EXERCISE DESCRIPTION
Please repeat the listing below in its entirety, exactly.

TASK MATERIAL
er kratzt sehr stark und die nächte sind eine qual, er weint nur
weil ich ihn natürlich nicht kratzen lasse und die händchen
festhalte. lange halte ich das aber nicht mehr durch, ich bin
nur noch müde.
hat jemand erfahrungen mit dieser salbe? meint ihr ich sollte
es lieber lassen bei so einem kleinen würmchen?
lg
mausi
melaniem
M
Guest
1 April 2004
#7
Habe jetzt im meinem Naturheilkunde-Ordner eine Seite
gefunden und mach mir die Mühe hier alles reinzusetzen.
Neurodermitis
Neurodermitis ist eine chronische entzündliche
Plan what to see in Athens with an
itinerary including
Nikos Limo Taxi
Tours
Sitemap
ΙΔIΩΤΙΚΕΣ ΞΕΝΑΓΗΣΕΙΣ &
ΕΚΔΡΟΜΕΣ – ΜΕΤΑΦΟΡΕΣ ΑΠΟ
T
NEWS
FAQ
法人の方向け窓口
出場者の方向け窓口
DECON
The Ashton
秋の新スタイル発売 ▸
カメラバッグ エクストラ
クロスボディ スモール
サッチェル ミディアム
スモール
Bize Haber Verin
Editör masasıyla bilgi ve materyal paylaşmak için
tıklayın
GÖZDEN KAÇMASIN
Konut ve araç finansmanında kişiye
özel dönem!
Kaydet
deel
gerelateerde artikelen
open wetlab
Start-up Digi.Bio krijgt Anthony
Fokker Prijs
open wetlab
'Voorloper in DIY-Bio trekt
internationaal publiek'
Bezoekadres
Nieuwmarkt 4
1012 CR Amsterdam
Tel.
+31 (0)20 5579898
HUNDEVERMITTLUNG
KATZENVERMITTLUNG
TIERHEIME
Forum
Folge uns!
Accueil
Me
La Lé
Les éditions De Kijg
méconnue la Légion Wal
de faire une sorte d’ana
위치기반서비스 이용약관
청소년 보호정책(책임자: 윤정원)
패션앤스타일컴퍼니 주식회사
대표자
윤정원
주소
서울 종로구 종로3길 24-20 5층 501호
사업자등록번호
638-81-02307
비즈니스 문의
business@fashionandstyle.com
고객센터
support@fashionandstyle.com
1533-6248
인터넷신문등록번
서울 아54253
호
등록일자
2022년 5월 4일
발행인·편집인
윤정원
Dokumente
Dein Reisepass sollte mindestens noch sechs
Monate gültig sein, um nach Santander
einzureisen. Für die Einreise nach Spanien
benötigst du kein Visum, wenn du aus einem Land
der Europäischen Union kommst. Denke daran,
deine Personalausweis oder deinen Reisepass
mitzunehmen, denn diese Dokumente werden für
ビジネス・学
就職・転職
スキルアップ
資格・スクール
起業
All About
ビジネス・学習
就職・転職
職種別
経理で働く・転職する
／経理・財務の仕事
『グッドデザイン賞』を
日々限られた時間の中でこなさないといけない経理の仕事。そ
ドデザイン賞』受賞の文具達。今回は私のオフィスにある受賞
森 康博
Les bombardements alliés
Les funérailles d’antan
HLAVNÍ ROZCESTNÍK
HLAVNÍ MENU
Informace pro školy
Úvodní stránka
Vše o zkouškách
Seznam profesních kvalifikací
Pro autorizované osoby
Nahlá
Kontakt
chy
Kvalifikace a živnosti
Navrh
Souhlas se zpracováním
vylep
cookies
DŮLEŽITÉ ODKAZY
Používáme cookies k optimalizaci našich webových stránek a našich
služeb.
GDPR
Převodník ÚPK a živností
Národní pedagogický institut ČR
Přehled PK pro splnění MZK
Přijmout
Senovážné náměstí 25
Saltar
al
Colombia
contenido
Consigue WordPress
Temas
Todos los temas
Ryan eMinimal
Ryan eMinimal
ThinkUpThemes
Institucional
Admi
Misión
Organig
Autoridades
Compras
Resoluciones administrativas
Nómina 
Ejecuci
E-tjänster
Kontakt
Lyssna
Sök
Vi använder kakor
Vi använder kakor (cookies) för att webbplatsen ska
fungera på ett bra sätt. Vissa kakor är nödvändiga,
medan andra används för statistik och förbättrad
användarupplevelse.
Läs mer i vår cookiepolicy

ANSWER TO THIS EXERCISE
er kratzt sehr stark und die nächte sind eine qual, er weint nur
weil ich ihn natürlich nicht kratzen lasse und die händchen
festhalte. lange halte ich das aber nicht mehr durch, ich bin
nur noch müde.
hat jemand erfahrungen mit dieser salbe? meint ihr ich sollte
es lieber lassen bei so einem kleinen würmchen?
lg
mausi
melaniem
M
Guest
1 April 2004
#7
Habe jetzt im meinem Naturheilkunde-Ordner eine Seite
gefunden und mach mir die Mühe hier alles reinzusetzen.
Neurodermitis
Neurodermitis ist eine chronische entzündliche
Plan what to see in Athens with an
itinerary including
Nikos Limo Taxi
Tours
Sitemap
ΙΔIΩΤΙΚΕΣ ΞΕΝΑΓΗΣΕΙΣ &
ΕΚΔΡΟΜΕΣ – ΜΕΤΑΦΟΡΕΣ ΑΠΟ
T
NEWS
FAQ
法人の方向け窓口
出場者の方向け窓口
DECON
The Ashton
秋の新スタイル発売 ▸
カメラバッグ エクストラ
クロスボディ スモール
サッチェル ミディアム
スモール
Bize Haber Verin
Editör masasıyla bilgi ve materyal paylaşmak için
tıklayın
GÖZDEN KAÇMASIN
Konut ve araç finansmanında kişiye
özel dönem!
Kaydet
deel
gerelateerde artikelen
open wetlab
Start-up Digi.Bio krijgt Anthony
Fokker Prijs
open wetlab
'Voorloper in DIY-Bio trekt
internationaal publiek'
Bezoekadres
Nieuwmarkt 4
1012 CR Amsterdam
Tel.
+31 (0)20 5579898
HUNDEVERMITTLUNG
KATZENVERMITTLUNG
TIERHEIME
Forum
Folge uns!
Accueil
Me
La Lé
Les éditions De Kijg
méconnue la Légion Wal
de faire une sorte d’ana
위치기반서비스 이용약관
청소년 보호정책(책임자: 윤정원)
패션앤스타일컴퍼니 주식회사
대표자
윤정원
주소
서울 종로구 종로3길 24-20 5층 501호
사업자등록번호
638-81-02307
비즈니스 문의
business@fashionandstyle.com
고객센터
support@fashionandstyle.com
1533-6248
인터넷신문등록번
서울 아54253
호
등록일자
2022년 5월 4일
발행인·편집인
윤정원
Dokumente
Dein Reisepass sollte mindestens noch sechs
Monate gültig sein, um nach Santander
einzureisen. Für die Einreise nach Spanien
benötigst du kein Visum, wenn du aus einem Land
der Europäischen Union kommst. Denke daran,
deine Personalausweis oder deinen Reisepass
mitzunehmen, denn diese Dokumente werden für
ビジネス・学
就職・転職
スキルアップ
資格・スクール
起業
All About
ビジネス・学習
就職・転職
職種別
経理で働く・転職する
／経理・財務の仕事
『グッドデザイン賞』を
日々限られた時間の中でこなさないといけない経理の仕事。そ
ドデザイン賞』受賞の文具達。今回は私のオフィスにある受賞
森 康博
Les bombardements alliés
Les funérailles d’antan
HLAVNÍ ROZCESTNÍK
HLAVNÍ MENU
Informace pro školy
Úvodní stránka
Vše o zkouškách
Seznam profesních kvalifikací
Pro autorizované osoby
Nahlá
Kontakt
chy
Kvalifikace a živnosti
Navrh
Souhlas se zpracováním
vylep
cookies
DŮLEŽITÉ ODKAZY
Používáme cookies k optimalizaci našich webových stránek a našich
služeb.
GDPR
Převodník ÚPK a živností
Národní pedagogický institut ČR
Přehled PK pro splnění MZK
Přijmout
Senovážné náměstí 25
Saltar
al
Colombia
contenido
Consigue WordPress
Temas
Todos los temas
Ryan eMinimal
Ryan eMinimal
ThinkUpThemes
Institucional
Admi
Misión
Organig
Autoridades
Compras
Resoluciones administrativas
Nómina 
Ejecuci
E-tjänster
Kontakt
Lyssna
Sök
Vi använder kakor
Vi använder kakor (cookies) för att webbplatsen ska
fungera på ett bra sätt. Vissa kakor är nödvändiga,
medan andra används för statistik och förbättrad
användarupplevelse.
Läs mer i vår cookiepolicy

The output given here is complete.